(Collected data)
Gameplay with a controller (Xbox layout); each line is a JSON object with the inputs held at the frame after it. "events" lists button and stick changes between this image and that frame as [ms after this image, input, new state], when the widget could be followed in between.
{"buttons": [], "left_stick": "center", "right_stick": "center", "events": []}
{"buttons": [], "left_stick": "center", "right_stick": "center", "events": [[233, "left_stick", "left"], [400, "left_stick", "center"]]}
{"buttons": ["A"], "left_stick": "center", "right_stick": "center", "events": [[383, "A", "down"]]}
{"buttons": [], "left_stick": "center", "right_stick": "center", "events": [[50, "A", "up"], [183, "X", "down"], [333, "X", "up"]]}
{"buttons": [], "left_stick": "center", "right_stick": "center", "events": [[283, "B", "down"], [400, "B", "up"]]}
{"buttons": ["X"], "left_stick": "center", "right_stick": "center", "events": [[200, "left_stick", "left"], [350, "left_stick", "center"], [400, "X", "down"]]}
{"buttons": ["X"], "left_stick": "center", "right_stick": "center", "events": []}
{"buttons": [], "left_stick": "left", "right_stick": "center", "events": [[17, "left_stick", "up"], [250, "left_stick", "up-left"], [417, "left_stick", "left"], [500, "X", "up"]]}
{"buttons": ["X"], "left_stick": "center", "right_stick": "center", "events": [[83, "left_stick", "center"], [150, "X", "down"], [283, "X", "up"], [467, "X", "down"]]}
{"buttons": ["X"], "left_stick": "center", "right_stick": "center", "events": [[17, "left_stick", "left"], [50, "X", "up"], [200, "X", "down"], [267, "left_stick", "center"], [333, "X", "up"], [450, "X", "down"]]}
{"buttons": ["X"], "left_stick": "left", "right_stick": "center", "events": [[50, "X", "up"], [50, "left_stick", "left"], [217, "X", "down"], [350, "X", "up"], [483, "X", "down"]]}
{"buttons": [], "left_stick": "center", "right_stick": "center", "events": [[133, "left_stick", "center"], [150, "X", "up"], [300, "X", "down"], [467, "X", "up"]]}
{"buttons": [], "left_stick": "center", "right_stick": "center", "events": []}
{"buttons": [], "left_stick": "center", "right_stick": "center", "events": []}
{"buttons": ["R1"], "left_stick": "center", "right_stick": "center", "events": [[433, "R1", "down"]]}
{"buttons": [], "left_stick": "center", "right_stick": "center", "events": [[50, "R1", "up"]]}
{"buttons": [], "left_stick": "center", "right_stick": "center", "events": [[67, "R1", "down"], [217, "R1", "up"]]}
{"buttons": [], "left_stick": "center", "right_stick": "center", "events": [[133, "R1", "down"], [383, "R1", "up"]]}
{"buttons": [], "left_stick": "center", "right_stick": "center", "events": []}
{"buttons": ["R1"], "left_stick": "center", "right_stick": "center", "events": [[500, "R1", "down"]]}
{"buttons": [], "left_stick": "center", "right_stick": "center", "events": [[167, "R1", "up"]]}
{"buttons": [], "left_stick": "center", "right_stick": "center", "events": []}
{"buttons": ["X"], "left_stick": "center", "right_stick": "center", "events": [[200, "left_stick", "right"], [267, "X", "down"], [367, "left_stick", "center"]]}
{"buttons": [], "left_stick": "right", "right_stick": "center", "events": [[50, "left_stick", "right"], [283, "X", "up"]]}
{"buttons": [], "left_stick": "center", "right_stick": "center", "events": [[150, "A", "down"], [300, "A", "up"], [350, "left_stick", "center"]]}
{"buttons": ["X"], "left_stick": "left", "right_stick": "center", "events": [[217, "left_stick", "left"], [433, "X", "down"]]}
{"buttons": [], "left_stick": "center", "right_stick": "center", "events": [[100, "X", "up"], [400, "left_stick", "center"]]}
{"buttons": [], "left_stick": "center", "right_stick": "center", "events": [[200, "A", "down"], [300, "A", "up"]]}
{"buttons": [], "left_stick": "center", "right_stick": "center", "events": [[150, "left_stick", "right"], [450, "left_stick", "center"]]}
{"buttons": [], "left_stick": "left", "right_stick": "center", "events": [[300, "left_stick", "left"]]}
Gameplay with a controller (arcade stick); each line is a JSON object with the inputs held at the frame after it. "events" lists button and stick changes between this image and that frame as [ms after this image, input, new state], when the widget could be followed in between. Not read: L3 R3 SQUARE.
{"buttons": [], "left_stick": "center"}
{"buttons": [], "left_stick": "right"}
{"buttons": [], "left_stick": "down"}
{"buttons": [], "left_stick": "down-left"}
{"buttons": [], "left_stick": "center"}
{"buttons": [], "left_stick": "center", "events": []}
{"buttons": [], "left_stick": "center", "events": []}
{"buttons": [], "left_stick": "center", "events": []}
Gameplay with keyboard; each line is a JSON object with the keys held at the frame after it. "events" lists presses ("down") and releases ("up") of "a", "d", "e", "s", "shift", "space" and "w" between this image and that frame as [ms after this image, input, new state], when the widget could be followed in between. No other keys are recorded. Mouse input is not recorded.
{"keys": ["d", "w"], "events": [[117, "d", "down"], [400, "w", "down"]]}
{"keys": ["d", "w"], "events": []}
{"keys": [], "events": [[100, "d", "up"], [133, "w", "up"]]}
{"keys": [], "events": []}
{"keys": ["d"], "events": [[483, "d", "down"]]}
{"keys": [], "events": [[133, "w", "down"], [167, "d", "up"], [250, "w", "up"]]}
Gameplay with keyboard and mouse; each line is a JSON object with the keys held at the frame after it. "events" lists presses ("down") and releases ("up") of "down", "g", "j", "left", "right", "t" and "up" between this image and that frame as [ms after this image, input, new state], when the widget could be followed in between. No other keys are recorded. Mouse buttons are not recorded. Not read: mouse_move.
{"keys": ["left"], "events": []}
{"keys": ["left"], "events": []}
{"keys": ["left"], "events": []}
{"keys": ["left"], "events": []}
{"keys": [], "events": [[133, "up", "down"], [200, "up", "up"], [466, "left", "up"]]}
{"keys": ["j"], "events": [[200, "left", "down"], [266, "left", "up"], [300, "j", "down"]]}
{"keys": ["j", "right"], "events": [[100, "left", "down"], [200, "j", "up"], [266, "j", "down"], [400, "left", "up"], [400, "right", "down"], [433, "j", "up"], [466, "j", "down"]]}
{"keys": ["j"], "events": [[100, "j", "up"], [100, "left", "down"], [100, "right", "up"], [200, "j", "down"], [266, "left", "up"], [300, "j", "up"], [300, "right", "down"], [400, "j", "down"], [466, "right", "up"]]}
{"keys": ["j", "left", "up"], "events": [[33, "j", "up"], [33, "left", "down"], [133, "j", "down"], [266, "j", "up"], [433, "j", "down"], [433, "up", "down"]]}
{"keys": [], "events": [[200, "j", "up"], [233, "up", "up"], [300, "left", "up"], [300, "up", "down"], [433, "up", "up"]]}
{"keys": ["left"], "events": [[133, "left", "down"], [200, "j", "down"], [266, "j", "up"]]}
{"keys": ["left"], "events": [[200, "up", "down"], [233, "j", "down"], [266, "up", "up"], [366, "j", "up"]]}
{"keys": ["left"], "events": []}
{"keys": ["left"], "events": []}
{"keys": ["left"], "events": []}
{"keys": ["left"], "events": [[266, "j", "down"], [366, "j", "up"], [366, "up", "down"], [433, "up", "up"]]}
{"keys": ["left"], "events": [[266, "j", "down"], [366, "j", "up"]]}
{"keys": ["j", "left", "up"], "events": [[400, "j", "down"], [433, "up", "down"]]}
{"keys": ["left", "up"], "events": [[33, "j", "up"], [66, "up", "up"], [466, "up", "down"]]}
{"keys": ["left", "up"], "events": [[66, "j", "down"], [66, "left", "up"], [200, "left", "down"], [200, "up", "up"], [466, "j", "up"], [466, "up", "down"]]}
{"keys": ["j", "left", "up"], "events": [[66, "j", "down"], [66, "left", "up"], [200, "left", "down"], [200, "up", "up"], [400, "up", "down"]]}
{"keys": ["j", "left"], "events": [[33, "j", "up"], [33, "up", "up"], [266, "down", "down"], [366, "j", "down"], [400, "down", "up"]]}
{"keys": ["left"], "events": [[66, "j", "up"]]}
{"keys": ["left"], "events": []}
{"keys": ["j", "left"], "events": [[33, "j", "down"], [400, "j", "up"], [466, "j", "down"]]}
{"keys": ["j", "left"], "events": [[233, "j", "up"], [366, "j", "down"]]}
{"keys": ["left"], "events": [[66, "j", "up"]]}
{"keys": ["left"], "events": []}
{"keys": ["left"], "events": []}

**What you are asked to do**
Would you filter the records and copy out each line containing "Mouse"?

**Response for this exercise**
Gameplay with keyboard; each line is a JSON object with the keys held at the frame after it. "events" lists presses ("down") and releases ("up") of "a", "d", "e", "s", "shift", "space" and "w" between this image and that frame as [ms after this image, input, new state], when the widget could be followed in between. No other keys are recorded. Mouse input is not recorded.
Gameplay with keyboard and mouse; each line is a JSON object with the keys held at the frame after it. "events" lists presses ("down") and releases ("up") of "down", "g", "j", "left", "right", "t" and "up" between this image and that frame as [ms after this image, input, new state], when the widget could be followed in between. No other keys are recorded. Mouse buttons are not recorded. Not read: mouse_move.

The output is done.